The objective for today is to measure the fluorescence of lysozyme AuNP fibers over various incubation times with alpha chymotrypsin. This will allow us to calculate the concentration of AuNP Fibers and Peptides in solution based on a calibration curve.
- 1mL stock solution of alpha-chymotrypsin was made by adding 1mL of 50mM phosphate buffer (pH=8) to dry protease for a final concentration of 47.656µM.
- Through M1V1= M2V2 the correct volume of protease needed for a final incubation tube concentration of 1uM and final tube volume of 1mL was determined
- V1= 21.0uL
- Each sample and blank tube for incubation requires a total volume of 1mL, thus 1mLtotal - 21.0uL protease = 979.0uL phosphate buffer.
Incubation Tube Preparation (Samples and Blanks)
- Fiber samples synthesized by Dr. Hartings were used for total of 14 (7 sample and 7 blank) and organized via the following alpha chymotrypsin incubation times.
- 10min, 15min, 30min, 45min, 1hr, 1.5hr, 2 hr
- First, AuNP fiber samples were centrifuged at 300 rpm for 10 minutes after which as much supernatant was drained as possible.
- Then, using volumes indicated above, alpha chymotrypsin and phosphate buffer were added to each sample and blank tube immediately before incubation start time.
- Sample and blank pairs were incubated at 37˚ C in a water bath for the noted incubation times above.

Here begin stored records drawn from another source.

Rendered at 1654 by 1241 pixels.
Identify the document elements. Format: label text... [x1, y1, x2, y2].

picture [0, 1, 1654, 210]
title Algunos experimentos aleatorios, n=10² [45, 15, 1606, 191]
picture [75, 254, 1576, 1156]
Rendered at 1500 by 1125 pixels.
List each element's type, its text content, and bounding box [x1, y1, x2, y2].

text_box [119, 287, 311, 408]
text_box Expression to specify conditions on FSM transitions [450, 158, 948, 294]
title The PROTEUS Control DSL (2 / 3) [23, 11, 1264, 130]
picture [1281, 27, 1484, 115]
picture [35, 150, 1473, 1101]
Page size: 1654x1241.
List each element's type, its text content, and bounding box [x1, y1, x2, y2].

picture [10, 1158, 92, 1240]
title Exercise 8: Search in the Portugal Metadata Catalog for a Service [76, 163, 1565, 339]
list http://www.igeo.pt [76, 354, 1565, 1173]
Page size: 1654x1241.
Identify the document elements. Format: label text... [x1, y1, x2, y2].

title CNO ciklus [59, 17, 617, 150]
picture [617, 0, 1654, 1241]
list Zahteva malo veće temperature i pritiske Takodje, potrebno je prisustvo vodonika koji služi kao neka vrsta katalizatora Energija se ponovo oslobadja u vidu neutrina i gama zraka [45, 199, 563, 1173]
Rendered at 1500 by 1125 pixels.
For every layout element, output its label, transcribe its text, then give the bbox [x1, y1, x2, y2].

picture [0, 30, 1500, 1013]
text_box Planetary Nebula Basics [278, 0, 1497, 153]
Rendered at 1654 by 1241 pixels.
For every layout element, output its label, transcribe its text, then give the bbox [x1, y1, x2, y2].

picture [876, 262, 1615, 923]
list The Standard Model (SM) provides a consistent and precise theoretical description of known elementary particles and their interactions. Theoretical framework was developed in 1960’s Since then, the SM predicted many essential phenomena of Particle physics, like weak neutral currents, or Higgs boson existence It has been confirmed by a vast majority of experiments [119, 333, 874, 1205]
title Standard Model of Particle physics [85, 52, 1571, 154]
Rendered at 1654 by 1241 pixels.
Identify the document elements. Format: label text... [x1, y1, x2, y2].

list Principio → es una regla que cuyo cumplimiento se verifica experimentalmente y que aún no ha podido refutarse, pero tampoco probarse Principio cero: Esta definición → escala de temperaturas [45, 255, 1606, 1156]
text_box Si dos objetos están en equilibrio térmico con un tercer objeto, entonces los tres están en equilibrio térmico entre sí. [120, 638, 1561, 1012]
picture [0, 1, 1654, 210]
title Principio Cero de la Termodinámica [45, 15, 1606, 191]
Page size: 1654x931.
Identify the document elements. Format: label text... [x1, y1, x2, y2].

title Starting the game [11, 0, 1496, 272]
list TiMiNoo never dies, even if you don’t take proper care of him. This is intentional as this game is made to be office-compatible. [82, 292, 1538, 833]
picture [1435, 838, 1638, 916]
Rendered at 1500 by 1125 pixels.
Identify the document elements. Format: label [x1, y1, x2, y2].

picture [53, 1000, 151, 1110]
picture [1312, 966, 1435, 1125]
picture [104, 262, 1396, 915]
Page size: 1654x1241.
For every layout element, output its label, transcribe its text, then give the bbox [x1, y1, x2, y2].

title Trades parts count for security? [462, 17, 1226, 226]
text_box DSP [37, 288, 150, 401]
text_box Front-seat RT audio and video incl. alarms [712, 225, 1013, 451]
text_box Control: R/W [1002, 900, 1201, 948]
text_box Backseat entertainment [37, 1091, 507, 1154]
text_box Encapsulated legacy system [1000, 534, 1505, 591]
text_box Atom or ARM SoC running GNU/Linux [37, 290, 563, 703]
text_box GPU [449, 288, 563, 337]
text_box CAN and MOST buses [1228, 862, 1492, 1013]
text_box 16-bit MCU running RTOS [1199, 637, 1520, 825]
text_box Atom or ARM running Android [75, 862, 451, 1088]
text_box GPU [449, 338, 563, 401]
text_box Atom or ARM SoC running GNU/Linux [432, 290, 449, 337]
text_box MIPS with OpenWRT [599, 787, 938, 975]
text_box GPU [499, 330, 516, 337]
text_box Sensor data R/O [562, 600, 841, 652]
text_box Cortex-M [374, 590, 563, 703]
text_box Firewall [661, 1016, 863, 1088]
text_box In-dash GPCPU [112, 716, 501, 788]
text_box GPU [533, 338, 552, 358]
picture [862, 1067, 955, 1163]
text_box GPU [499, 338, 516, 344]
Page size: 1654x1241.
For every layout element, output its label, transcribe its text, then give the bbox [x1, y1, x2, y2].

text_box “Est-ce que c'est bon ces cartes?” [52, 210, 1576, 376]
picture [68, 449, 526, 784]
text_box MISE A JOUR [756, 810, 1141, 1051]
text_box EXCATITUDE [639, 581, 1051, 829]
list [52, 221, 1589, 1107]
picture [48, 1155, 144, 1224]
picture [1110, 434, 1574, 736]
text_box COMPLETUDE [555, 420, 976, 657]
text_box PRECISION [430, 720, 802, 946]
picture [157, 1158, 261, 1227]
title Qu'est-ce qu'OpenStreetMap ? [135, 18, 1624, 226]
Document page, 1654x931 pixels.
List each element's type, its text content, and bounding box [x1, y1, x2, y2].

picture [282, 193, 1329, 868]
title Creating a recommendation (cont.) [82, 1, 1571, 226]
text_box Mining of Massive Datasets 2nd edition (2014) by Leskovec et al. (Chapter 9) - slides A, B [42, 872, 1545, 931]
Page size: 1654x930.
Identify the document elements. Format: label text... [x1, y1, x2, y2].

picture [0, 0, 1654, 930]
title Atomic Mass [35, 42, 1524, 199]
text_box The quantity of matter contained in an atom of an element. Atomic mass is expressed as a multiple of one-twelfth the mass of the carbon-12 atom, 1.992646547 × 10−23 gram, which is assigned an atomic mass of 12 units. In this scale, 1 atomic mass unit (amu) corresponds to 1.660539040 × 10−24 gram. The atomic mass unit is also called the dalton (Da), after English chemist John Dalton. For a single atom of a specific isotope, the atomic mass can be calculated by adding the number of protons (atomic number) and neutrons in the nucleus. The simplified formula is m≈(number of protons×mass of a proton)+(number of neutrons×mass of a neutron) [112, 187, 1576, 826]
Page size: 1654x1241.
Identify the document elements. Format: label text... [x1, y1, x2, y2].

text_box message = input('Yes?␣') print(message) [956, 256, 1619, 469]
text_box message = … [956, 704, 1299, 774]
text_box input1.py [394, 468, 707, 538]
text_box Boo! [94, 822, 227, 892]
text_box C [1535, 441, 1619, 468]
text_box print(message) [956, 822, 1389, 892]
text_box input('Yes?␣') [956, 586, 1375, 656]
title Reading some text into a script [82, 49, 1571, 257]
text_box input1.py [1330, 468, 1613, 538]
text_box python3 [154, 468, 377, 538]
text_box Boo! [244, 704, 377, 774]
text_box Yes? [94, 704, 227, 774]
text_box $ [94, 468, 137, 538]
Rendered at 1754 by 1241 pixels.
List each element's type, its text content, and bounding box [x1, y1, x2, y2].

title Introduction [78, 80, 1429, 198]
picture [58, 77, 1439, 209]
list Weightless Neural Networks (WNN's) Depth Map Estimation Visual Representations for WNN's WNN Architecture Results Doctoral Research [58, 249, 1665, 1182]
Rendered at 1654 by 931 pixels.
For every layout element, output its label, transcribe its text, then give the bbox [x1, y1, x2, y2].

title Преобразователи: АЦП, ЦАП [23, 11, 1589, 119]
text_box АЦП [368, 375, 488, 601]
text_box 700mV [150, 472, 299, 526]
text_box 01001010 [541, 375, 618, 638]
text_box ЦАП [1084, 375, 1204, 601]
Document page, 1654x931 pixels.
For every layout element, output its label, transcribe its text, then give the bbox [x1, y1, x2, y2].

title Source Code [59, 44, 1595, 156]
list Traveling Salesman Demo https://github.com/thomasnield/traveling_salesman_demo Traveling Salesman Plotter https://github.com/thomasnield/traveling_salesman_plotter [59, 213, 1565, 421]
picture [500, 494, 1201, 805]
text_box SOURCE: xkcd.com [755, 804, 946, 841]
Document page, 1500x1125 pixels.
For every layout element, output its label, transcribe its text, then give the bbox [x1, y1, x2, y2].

Fluorescence Assay Preparation
- After incubation of a sample and blank pair, they were centrifuged at 12,000rpm for 1 min.
- Spun down the AuNP fiber sample and chymotrypsin blank at 12,000 RPM for 1 minute
- Then the fluorescence assay reaction mix was prepared in a new 1.5ml eppendorf tube and contained the components and volumes shown below.
- 20uL of the blank or sample
- 140uL of Assay Buffer
- 40uL of Assay Reagent
- Fluorescence was then immediately measured with a excitation wavelength of 390nm with a recorded emission spectra from 400-649.5nm.
Figure 1 above shows end wavelength corrected fluorescence intensity of both the alpha-chymotrypsin incubated fiber samples and blanks. To correct for instrumental noise, the fluorescence intensity for the last .5nm was subtracted from all fluorescence measurements for each specific blank and sample. Then the area under each fluorescence curve (samples and blanks) was integrated starting at 420 nm and ranging to 649.5nm. Then integrated fluorescence intensity values were plotted for samples and blanks separately.
Figure 2 above shows blank corrected integrated fluorescence intensity over incubation time. The integrated fluorescence intensity of the blanks was subtracted from those of the samples to correct for the blanks. Subtracting our blank fluorescence accounted for fluorescence from the protease (alpha-chymotrypsin), thus this graph shows the fluorescence intensity of AuNPs and peptide fragments resulting from the digest of AuNPs.
Figure 3 above shows the calibration curve derived concentration of AuNP fibers in solution in addition to peptide fragments over protease incubation time. Concentrations were derived from inputting blank and instrumental noise corrected integrated fluorescence values into the calibration curve derived equation for lysozyme from User:Benjamin Friedel/Notebook/CHEM 471/2015/09/29. The equation was y=475965x with y being the fluorescence intensity and x being the concentration. By inputting measured, corrected fluorescence intensities, concentrations were calculated for each incubation time point.